Figure 4. Genes located in hotspot regions.

(A) Histogram showing the number of genes located in the hotspot regions. (B) A hotspot on chromosome VIII maps to the gene STB5. From top to bottom: the general region on the chromosome, the empirical frequency distribution of hotspot peak locations from 1000 bootstrap samples (Materials and methods), locations of BY/RM sequence variants (red: variants with ‘high’ impact such as premature stop codons (McLaren et al., 2016); orange: ‘moderate’ impact such as nonsynonymous variants; grey: ‘low’ impact such as synonymous or intergenic variants), and gene locations. The light blue area shows the 95% confidence interval of the hotspot location as determined from the bootstraps. The red line shows the position of the most frequent bootstrap marker. (C) Genes for which the BY allele at the STB5 hotspot is linked to lower expression are enriched for STB5 transcription factor (TF) binding sites in their promoter regions. The figure shows enrichment results for all annotated TFs (grey dots), with the strength of enrichment (odds ratio) on the x-axis vs. significance of the enrichment on the y-axis. The STB5 result is highlighted in red.

Figure 4—figure supplement 1. Gene ontology (GO) enrichments of genes located in hotspots.

For each major GO category of ‘Biological Process’, ‘Molecular Function’, and ‘Cellular Compartment’, the figure shows two panels. The most significant GO term as well as GO terms discussed in the main text are indicated. Top panels: Relationship between strength (x-axis) and significance (y-axis) of the GO enrichment. Each GO term is plotted as a dot, with size scaled as a function of the number of terms in the GO group. Note how the relationship between enrichment strength and significance depends on GO category size. Different levels of significance are indicated by colored circles. With decreasing stringency, these colors indicate: Red: p<0.05 after Bonferroni correction for the number of GO terms tested; Orange: permutation-based p<0.005, corresponding to an FDR of 5% (Materials and methods), Blue: GO term specific permutation-based p<0.01. Bottom panels: The number of genes in each GO term expected to be significant based on GO category size (x-axis) vs. the number of genes in each GO term observed to be significant. Color codes are as in the top panels. The diagonal line indicates observations that match the expectation.

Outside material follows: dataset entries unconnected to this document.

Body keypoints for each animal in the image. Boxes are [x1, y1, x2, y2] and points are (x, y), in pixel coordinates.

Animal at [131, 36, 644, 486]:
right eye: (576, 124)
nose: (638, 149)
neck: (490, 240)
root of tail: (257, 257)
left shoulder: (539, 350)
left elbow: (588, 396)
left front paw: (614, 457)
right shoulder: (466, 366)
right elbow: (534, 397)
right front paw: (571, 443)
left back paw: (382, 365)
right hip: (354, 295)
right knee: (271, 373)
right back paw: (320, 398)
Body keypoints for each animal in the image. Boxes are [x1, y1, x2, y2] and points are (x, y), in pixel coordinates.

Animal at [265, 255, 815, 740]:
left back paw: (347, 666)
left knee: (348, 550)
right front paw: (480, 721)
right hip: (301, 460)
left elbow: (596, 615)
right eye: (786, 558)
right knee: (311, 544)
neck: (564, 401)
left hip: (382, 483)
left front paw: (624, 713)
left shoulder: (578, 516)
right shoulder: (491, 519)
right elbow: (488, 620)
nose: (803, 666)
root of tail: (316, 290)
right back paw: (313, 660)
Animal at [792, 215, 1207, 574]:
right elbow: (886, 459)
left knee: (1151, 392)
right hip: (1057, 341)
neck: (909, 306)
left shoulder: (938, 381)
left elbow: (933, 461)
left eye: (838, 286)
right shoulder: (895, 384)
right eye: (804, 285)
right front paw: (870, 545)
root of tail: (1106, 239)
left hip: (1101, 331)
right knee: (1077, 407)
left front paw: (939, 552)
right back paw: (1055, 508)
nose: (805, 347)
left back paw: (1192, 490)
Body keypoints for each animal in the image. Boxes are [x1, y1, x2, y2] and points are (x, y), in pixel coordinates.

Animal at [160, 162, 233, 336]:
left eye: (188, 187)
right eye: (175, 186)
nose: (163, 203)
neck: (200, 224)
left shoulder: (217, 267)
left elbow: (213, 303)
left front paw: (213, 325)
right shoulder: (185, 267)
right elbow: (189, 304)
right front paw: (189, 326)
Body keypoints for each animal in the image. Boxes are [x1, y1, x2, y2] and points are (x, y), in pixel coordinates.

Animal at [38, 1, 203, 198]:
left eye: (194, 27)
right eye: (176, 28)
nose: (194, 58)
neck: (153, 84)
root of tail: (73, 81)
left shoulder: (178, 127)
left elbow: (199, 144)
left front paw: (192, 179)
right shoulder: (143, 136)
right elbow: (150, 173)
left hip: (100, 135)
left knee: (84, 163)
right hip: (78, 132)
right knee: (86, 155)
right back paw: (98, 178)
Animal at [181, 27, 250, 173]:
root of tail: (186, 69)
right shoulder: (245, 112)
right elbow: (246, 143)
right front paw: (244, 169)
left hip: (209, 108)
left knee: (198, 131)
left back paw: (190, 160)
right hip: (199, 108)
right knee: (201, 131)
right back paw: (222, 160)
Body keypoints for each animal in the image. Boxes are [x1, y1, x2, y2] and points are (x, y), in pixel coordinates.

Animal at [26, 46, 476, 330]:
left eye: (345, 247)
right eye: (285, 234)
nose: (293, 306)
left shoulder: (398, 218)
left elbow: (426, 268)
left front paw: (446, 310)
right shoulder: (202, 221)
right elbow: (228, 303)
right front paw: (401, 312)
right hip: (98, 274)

Figure 4—figure supplement 2. Hotspots at six transcription factor genes with damaging mutations.

Each panel shows the region surrounding one hotspot containing (A) GAT1, (B) HMS1, (C) PUT3, (D) RFX1, (E) SRD1, and F) TBS1. Panel elements are as in Figure 4. Blue area shows the 90% confidence interval of hotspot location, and lighter blue areas shows the 95% confidence interval. The entire region tested in the bootstrap analysis is delimited by two markers shown as grey lines at the outer edges of the plots. These markers and the peak markers are padded to span all variants that are in perfect linkage disequilibrium with the given marker.

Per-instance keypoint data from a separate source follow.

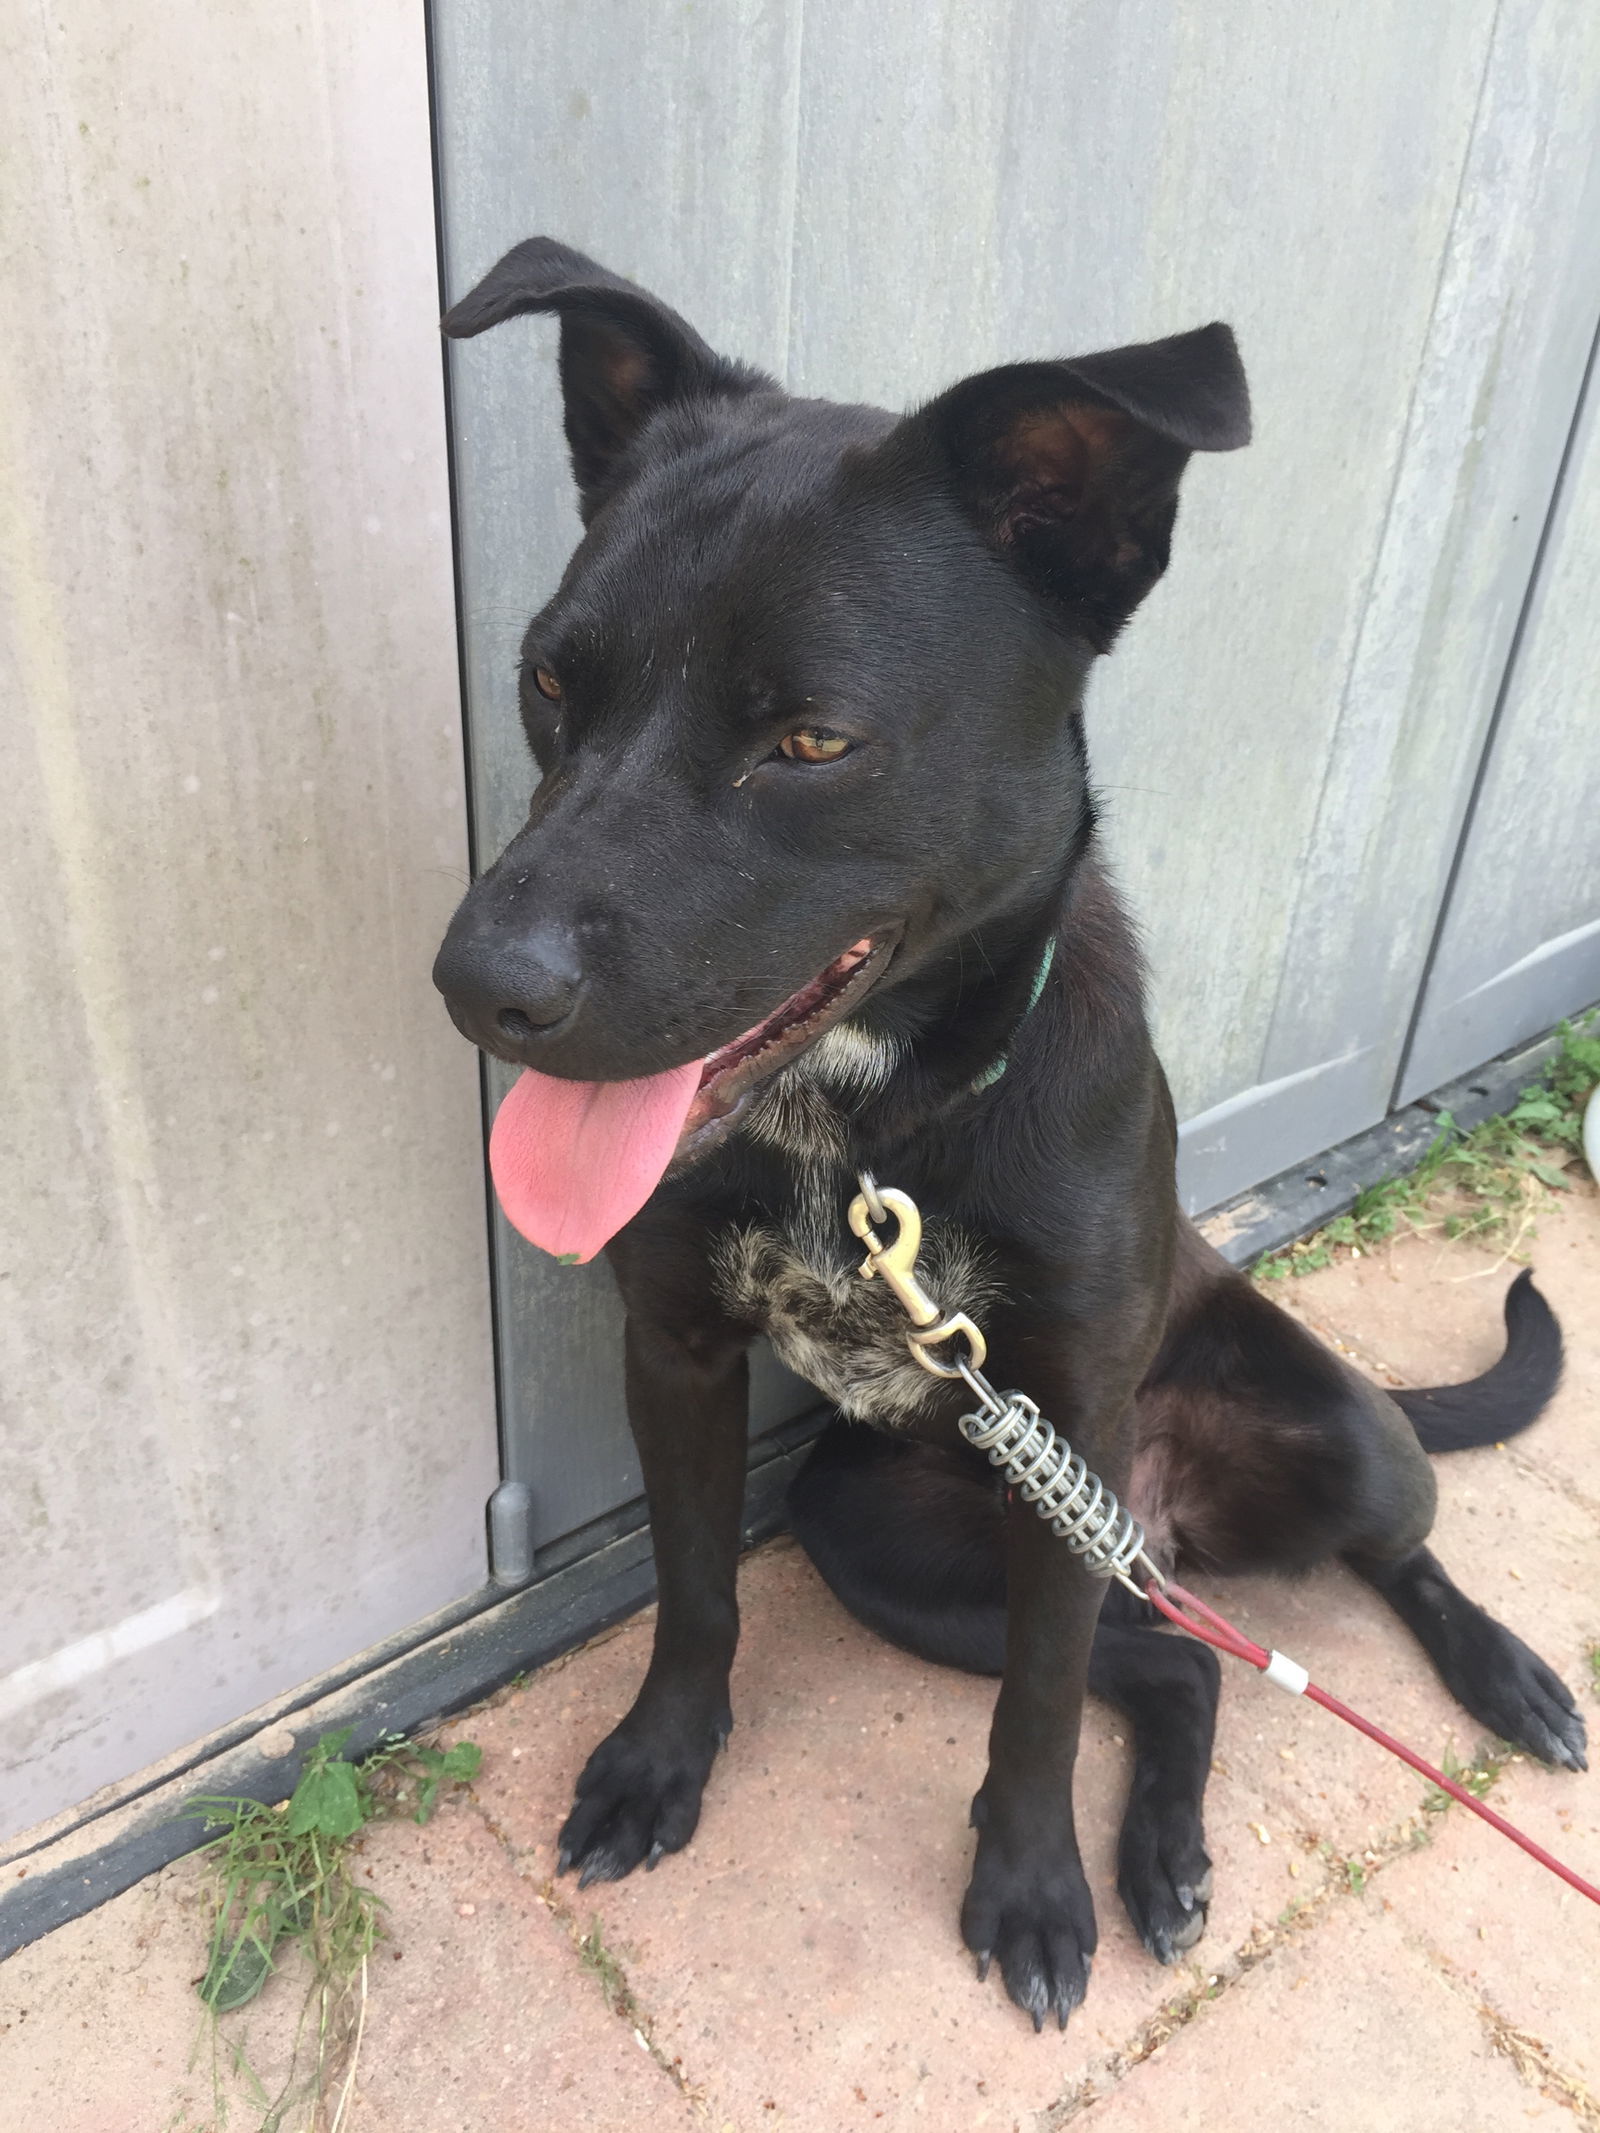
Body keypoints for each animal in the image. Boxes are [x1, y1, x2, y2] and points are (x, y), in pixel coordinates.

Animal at [428, 242, 1595, 2022]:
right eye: (552, 680)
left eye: (812, 739)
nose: (477, 985)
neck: (863, 1132)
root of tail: (1162, 1529)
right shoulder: (677, 1353)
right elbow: (694, 1594)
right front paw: (658, 1765)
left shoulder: (1060, 1421)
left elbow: (1038, 1708)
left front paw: (1032, 1889)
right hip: (878, 1534)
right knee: (1180, 1665)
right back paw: (1166, 1852)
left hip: (1301, 1443)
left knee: (1392, 1552)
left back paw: (1504, 1674)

Figure 4—figure supplement 3. mRNA and translation at STB4.

The figure shows the position of the first base in aligned reads from mRNA sequence and ribosome profile data (Albert et al., 2014a) in BY and RM. The annotated frameshift is located in a region without any mRNA or ribosome footprint reads. The annotated (presumably incorrect) and the likely correct start codon of STB4 are indicated.

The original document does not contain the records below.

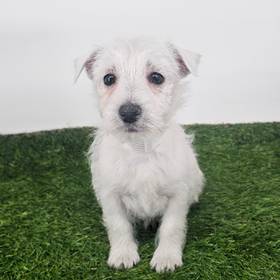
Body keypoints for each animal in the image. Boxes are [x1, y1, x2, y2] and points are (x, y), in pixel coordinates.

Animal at [75, 38, 205, 272]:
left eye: (157, 77)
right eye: (109, 79)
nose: (128, 112)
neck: (140, 149)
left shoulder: (177, 195)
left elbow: (172, 227)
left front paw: (166, 257)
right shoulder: (110, 195)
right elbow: (118, 225)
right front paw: (123, 254)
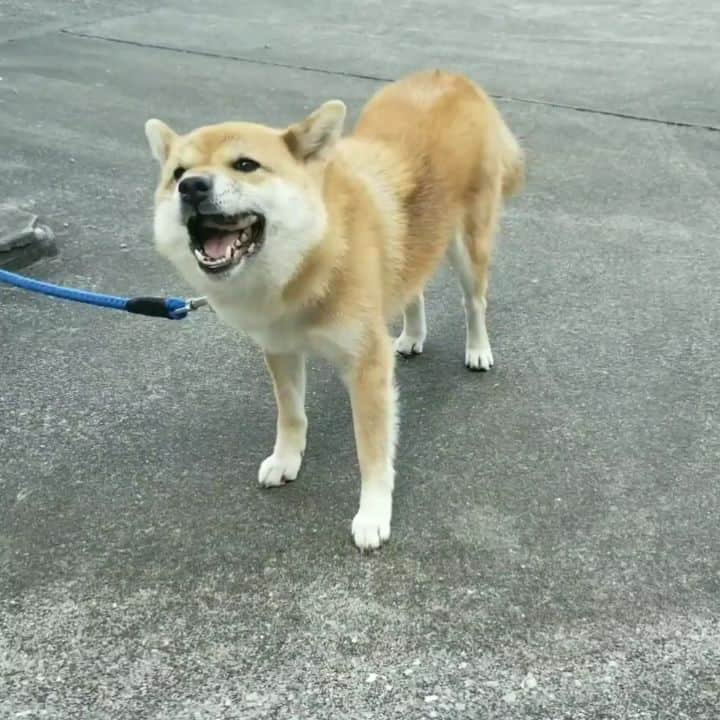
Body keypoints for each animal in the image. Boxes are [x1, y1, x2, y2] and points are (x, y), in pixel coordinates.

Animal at [145, 70, 524, 548]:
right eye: (177, 172)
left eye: (245, 165)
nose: (191, 186)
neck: (314, 256)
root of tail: (451, 76)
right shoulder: (281, 350)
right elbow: (291, 414)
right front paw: (286, 459)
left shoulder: (366, 366)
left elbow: (372, 451)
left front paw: (374, 513)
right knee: (412, 289)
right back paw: (412, 335)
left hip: (468, 245)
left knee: (474, 301)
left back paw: (477, 349)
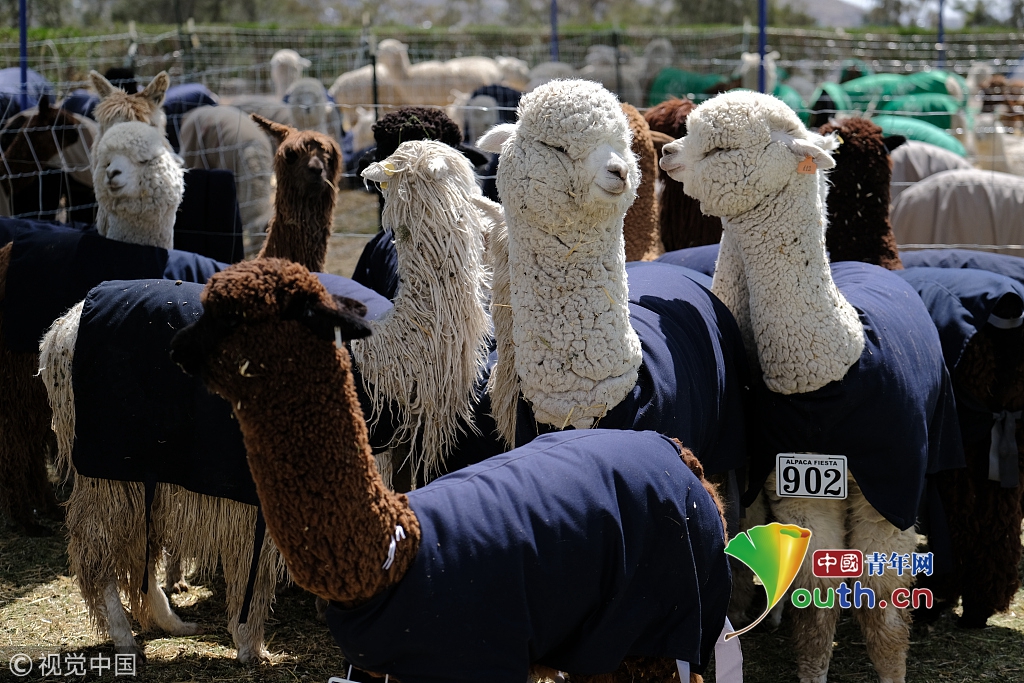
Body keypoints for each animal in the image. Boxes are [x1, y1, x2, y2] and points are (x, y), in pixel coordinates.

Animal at [168, 256, 730, 683]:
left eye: (234, 316)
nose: (178, 348)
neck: (398, 548)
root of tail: (676, 453)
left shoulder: (475, 654)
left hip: (655, 619)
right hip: (604, 638)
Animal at [660, 90, 965, 683]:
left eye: (724, 147)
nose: (666, 154)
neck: (828, 369)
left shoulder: (891, 487)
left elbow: (884, 608)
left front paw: (892, 672)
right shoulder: (800, 488)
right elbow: (817, 602)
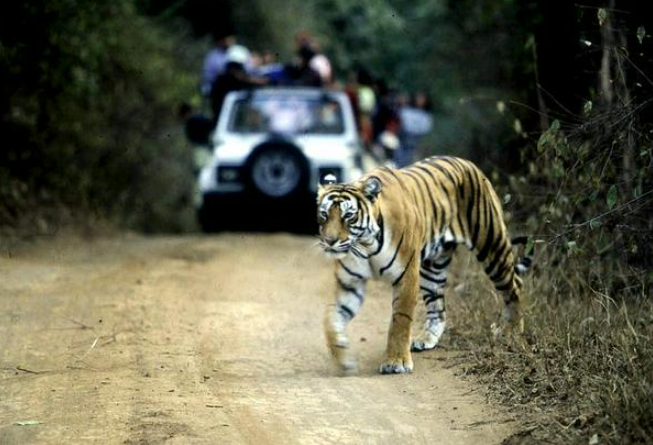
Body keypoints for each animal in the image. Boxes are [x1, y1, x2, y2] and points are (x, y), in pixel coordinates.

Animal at [318, 154, 536, 372]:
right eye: (324, 214)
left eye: (349, 215)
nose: (329, 241)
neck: (365, 244)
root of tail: (467, 162)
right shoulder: (350, 284)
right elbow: (331, 318)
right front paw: (343, 358)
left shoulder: (406, 276)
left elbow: (400, 320)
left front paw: (396, 362)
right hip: (433, 268)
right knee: (438, 307)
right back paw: (426, 340)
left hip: (492, 246)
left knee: (515, 285)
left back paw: (512, 332)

Figure 4—figure supplement 4. The ERC1 hotspot.

(A) The region surrounding the ERC1 hotspot. Legend as in Figure 4B. The entire region tested in the bootstrap analysis is delimited by two markers shown as grey lines at the outer edges of the plots. These markers and the peak markers are padded to span all variants that are in perfect linkage disequilibrium with the given marker. (B) A visual representation of the top 50 genes affected by the hotspot. Each gene is shown as a dot, with size scaled as a function of the size of the effect of the hotspot on the gene. We show genes with lower expression linked to the BY allele. Genes with a local eQTL anywhere in the region tested in the bootstrap analysis are indicated by orange circles. Edges between genes indicate co-expression in a gene regulatory network (Zhang and Kim, 2014). Blue edges: positive co-expression, red edges: negative co-expression. Note the group of genes with methionine-related functions, including MET17.